Look through the data below for the line with "### pax_kernel", and transcribe it exactly together with each line after it up to and including the line with "order to do so).". Give nothing else.

▶ _EXERCISE MATERIALS_:

== Segment start ==

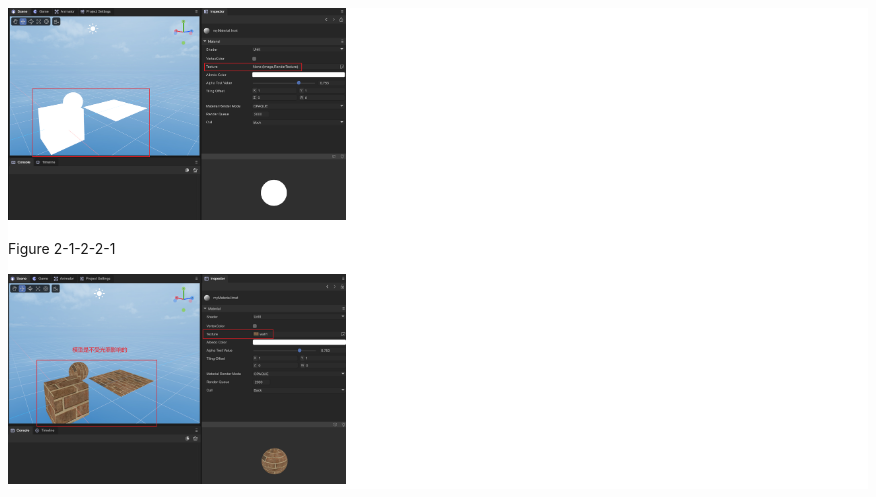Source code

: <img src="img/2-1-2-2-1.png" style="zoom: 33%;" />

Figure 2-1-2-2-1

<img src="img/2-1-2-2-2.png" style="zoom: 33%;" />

== Segment end ==
== Segment start ==

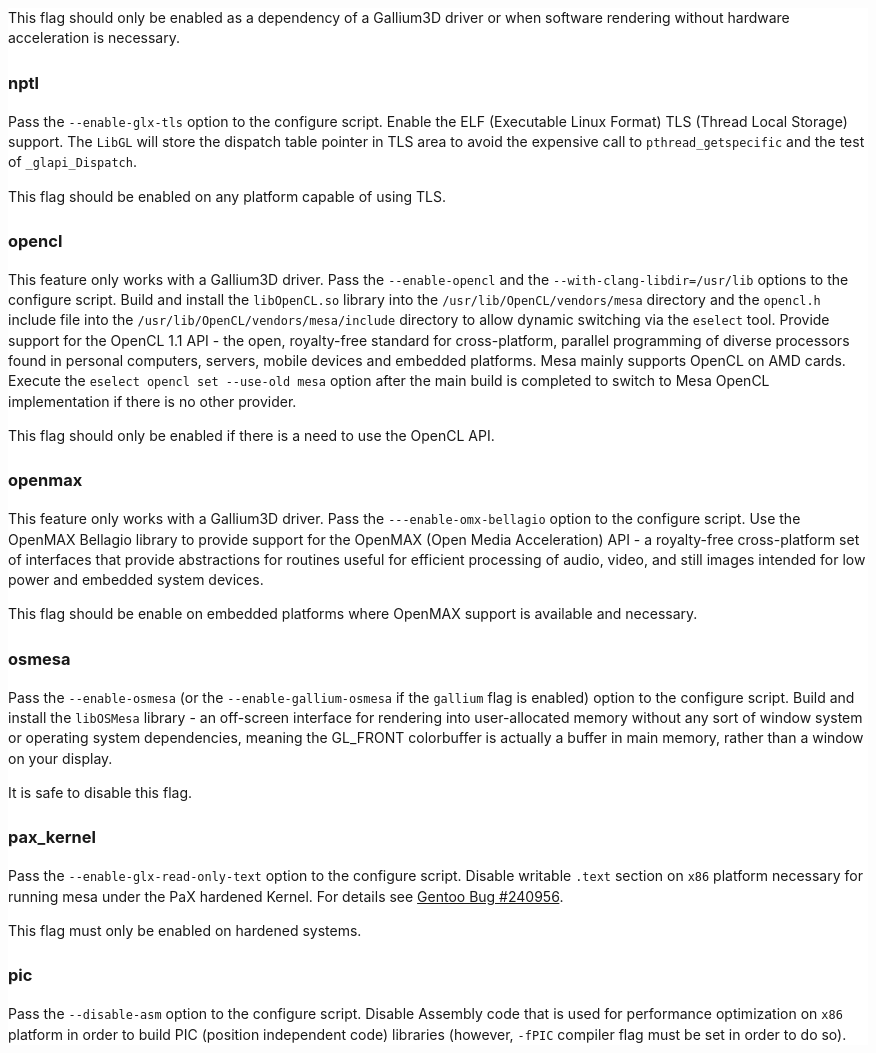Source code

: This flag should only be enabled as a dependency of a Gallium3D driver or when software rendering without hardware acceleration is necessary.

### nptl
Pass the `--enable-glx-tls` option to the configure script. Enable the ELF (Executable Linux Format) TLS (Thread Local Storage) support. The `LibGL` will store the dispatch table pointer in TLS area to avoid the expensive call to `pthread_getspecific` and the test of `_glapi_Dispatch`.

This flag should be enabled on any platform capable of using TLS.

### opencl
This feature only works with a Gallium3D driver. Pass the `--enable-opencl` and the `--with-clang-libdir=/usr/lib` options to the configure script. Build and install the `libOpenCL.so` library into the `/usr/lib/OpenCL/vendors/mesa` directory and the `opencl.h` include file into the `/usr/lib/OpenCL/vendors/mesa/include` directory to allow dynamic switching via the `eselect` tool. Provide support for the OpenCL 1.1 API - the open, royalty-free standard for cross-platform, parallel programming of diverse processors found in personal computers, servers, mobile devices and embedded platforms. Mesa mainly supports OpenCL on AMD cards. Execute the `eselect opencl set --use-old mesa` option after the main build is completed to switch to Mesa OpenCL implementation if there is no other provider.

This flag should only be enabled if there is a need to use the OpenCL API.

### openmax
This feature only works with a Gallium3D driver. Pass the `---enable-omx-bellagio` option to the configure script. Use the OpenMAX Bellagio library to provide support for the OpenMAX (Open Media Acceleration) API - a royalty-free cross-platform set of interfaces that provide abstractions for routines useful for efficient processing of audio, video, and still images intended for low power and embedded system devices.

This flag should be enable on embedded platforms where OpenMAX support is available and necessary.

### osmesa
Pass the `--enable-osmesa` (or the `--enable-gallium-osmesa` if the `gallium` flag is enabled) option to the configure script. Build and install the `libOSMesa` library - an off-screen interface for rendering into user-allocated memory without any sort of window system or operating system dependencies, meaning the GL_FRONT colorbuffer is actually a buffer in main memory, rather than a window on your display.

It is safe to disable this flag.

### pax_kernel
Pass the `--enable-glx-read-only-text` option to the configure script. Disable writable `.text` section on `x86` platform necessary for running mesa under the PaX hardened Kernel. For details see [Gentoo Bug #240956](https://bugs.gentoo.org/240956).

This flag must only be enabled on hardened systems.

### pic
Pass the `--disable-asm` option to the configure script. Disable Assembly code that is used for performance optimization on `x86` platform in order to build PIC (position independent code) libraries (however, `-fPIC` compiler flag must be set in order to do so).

== Segment end ==

▶ _COMPLETED EXERCISE_:
### pax_kernel
Pass the `--enable-glx-read-only-text` option to the configure script. Disable writable `.text` section on `x86` platform necessary for running mesa under the PaX hardened Kernel. For details see [Gentoo Bug #240956](https://bugs.gentoo.org/240956).

This flag must only be enabled on hardened systems.

### pic
Pass the `--disable-asm` option to the configure script. Disable Assembly code that is used for performance optimization on `x86` platform in order to build PIC (position independent code) libraries (however, `-fPIC` compiler flag must be set in order to do so).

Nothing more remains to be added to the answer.